Kubernetes 1.22 was recently released and the steady march towards deprecating the docker shim progresses. On-premise cluster admins may be a bit daunted by the task of migrating to a new container runtime, but fear not! We recently helped a client through the process and wanted to share our findings to help make the migration easier for everyone.
Preparations
Before you start re-adding nodes to the cluster, it’d be wise to set the kubelet-config configmap to use the systemd cgroup driver. You can find instructions on that here:
Migration
Start by picking your least favourite worker node, cordoning it and waiting for the workloads to drain from it.

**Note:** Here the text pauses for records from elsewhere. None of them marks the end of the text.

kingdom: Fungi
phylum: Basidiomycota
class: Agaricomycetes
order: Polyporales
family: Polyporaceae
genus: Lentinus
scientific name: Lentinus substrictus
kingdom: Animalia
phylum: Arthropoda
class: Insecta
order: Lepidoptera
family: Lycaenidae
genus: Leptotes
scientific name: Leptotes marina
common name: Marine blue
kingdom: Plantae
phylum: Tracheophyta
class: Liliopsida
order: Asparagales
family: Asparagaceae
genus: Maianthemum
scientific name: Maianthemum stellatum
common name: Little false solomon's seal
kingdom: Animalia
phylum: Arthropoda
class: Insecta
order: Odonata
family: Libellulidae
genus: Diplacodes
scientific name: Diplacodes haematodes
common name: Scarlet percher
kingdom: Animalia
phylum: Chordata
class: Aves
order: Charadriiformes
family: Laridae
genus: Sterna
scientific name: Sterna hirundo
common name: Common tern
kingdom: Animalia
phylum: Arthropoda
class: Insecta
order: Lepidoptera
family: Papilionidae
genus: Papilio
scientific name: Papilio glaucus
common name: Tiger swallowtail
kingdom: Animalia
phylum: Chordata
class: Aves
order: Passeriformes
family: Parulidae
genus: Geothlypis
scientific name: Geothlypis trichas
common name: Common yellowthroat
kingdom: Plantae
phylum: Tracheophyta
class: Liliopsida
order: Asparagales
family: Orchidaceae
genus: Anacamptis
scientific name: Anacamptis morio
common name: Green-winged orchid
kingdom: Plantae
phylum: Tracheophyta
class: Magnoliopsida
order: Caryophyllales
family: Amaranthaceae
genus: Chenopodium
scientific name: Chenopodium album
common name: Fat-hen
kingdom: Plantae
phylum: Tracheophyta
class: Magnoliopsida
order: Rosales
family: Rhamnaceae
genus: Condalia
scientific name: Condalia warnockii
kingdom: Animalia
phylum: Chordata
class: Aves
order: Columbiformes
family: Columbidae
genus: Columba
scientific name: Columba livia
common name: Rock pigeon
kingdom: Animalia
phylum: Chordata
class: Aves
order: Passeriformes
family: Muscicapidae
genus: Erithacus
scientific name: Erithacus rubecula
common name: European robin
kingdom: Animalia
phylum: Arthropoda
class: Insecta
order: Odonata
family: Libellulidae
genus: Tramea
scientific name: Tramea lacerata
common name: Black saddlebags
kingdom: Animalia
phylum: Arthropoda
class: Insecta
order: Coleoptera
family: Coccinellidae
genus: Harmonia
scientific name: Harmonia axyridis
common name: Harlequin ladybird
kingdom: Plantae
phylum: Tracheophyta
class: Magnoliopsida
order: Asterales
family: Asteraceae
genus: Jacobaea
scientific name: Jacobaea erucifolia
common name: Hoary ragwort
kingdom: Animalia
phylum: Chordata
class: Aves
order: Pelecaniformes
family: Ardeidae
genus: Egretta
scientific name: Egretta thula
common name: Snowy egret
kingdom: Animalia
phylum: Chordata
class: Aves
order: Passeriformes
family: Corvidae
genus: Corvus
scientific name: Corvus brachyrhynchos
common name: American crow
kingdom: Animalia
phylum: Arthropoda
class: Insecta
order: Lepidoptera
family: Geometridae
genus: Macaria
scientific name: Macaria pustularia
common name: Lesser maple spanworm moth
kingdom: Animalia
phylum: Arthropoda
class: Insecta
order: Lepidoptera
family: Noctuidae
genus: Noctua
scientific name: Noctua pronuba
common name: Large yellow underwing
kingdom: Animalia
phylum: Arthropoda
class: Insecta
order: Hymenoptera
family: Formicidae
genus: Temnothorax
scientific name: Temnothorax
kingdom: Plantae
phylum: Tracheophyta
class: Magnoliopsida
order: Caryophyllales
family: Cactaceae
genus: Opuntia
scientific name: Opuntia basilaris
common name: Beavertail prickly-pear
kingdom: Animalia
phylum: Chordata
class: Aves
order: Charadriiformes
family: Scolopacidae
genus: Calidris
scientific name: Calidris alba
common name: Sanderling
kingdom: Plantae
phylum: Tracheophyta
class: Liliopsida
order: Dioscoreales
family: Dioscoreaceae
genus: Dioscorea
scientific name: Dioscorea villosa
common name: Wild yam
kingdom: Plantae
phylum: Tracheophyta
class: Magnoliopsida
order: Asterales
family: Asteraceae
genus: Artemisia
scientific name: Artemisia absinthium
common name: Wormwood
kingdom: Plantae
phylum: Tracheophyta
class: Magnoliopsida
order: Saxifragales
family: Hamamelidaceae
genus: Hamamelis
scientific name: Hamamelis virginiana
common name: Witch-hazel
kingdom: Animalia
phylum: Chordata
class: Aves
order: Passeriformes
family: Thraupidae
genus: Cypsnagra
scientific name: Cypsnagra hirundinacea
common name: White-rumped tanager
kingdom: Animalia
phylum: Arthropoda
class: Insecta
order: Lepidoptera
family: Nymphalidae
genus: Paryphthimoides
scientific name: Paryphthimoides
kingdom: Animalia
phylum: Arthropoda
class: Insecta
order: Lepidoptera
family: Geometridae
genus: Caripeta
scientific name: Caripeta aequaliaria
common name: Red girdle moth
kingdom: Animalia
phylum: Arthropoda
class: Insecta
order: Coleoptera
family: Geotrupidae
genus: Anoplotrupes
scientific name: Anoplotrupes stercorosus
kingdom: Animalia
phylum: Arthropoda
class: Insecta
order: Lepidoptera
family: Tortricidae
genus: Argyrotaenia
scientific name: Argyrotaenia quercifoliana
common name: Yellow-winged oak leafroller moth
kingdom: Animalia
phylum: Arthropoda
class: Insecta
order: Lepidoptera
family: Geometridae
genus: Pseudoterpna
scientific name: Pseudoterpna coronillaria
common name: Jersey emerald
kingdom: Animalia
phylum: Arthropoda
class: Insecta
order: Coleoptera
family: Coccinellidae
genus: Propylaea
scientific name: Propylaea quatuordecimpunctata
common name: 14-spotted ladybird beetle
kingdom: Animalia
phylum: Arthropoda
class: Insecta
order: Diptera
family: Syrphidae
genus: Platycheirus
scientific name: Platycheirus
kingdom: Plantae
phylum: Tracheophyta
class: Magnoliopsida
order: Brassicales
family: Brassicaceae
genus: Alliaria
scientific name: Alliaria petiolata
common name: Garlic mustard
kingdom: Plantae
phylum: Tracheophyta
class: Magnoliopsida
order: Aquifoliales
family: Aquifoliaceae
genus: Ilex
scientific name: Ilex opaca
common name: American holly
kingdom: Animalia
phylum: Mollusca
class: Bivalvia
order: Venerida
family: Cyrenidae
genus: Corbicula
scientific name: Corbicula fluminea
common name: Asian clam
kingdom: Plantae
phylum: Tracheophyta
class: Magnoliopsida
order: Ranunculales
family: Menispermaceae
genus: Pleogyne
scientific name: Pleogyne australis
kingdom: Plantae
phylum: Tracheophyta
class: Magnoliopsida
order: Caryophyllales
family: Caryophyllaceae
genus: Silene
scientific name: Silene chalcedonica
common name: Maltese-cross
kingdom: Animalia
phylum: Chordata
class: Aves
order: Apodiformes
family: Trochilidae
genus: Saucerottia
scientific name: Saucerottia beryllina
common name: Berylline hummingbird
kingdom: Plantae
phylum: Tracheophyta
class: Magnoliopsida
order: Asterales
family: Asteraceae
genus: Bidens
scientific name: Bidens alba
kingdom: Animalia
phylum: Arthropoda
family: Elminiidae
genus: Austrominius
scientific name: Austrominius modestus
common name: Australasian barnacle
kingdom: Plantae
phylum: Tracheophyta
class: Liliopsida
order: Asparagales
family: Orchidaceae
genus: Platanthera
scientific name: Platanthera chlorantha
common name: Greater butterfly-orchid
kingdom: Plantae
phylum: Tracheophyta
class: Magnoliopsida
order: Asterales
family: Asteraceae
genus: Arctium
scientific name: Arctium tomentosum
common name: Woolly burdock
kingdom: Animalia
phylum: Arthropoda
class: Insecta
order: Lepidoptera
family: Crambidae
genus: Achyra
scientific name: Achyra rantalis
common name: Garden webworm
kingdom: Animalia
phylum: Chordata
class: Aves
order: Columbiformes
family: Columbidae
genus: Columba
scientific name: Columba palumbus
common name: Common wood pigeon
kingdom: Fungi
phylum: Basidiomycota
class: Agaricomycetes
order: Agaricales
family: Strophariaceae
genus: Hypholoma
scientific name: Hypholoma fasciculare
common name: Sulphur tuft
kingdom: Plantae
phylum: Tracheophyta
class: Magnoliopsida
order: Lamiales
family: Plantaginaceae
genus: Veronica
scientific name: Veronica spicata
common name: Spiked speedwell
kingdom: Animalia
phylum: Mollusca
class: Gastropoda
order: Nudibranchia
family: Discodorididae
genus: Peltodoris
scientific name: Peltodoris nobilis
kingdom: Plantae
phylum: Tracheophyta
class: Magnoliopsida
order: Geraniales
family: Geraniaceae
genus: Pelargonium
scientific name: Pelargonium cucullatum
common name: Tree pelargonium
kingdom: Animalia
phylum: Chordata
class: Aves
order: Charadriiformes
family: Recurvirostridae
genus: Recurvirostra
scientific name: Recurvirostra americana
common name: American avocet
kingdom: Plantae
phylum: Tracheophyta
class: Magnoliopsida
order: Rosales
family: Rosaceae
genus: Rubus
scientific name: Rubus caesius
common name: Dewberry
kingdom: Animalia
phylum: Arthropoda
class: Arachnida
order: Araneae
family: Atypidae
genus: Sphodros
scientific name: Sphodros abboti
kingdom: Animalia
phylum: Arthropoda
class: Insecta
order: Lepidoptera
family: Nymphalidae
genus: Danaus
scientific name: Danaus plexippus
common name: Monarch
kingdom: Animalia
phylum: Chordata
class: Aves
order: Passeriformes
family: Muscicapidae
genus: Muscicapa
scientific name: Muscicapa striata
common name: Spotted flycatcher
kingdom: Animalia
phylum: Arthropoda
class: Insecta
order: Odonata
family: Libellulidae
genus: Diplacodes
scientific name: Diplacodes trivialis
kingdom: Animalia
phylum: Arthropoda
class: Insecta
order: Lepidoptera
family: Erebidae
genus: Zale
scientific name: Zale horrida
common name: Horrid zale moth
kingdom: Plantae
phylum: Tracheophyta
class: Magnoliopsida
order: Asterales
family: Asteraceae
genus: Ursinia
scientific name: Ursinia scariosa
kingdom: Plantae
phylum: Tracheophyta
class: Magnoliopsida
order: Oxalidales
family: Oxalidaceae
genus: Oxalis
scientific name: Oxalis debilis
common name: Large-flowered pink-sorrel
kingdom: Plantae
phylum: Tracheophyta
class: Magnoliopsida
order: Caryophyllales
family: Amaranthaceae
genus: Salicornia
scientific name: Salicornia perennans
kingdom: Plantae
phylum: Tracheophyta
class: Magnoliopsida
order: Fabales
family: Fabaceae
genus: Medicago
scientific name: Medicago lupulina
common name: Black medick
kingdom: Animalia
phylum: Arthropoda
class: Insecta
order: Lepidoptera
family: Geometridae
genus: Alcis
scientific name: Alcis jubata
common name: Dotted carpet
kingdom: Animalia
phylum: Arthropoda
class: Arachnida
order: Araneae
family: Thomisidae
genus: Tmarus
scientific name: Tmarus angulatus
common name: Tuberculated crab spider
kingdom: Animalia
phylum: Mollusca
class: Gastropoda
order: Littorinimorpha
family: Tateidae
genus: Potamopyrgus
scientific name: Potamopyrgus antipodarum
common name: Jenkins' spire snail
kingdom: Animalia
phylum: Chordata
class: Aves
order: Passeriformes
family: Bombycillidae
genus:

kubectl drain <node-name> --ignore-daemonsets
Then remove it from the cluster.
kubectl delete node <node-name>
Now reset the removed node and clean it up:
kubeadm reset
Stop docker and kubelet
systemctl stop kubelet
systemctl disable --now docker
Remove docker and reinstall containerd. Unless you mark the containerd package as manually installed, some package managers remove it as a dependency of docker-ce.
Make sure you clean up the data that isn’t cleared when running reset
- /etc/cni/net.d/*
- /opt/cni
- /var/lib/docker
- /var/lib/dockershim
Prepare the system for containerd as described here: https://kubernetes.io/docs/setup/production-environment/container-runtimes/#containerd
cat <<EOF | sudo tee /etc/modules-load.d/containerd.conf
overlay
br_netfilter
EOF
sudo modprobe overlay
sudo modprobe br_netfilter
# Setup required sysctl params, these persist across reboots.
cat <<EOF | sudo tee /etc/sysctl.d/99-kubernetes-cri.conf
net.bridge.bridge-nf-call-iptables = 1
net.ipv4.ip_forward = 1
net.bridge.bridge-nf-call-ip6tables = 1
EOF
# Apply sysctl params without reboot
sudo sysctl --system
Now we generate the default config for containerd
sudo mkdir -p /etc/containerd
containerd config default | sudo tee /etc/containerd/config.toml
edit the containerd config file to enable the systemd cgroup driver for the CRI
In /etc/containerd/config.toml
And below the line:
[plugins."io.containerd.grpc.v1.cri".containerd.runtimes.runc.options]
Add:
SystemdCgroup = true
Start and enable containerd:
systemctl enable --now containerd
Once containerd is up and running you’ll need to re-install kubelet and kubeadm. I found that kubelet only reliably detected the new container runtime when reinstalled. If anyone knows of a way to get this to work without reinstalling, send your answers on a postcard please :)
Finally rejoin the node to the cluster. You should be able to verify the Node’s CRI with
kubectl get nodes -o wide
Once this is all done for your worker nodes, your control plane nodes are next. The steps are mostly the same, but if you run etcd in-cluster, it may be a good idea to reset your nodes before you delete them, to ensure they safely exit the etcd cluster.
Now with Docker removed and your cluster fully migrated to Containerd, you have much less to worry about in the upcoming kubernetes updates! You still have a little bit of time of course, with the earliest possible deprecation being later this year with kubernetes version 1.23.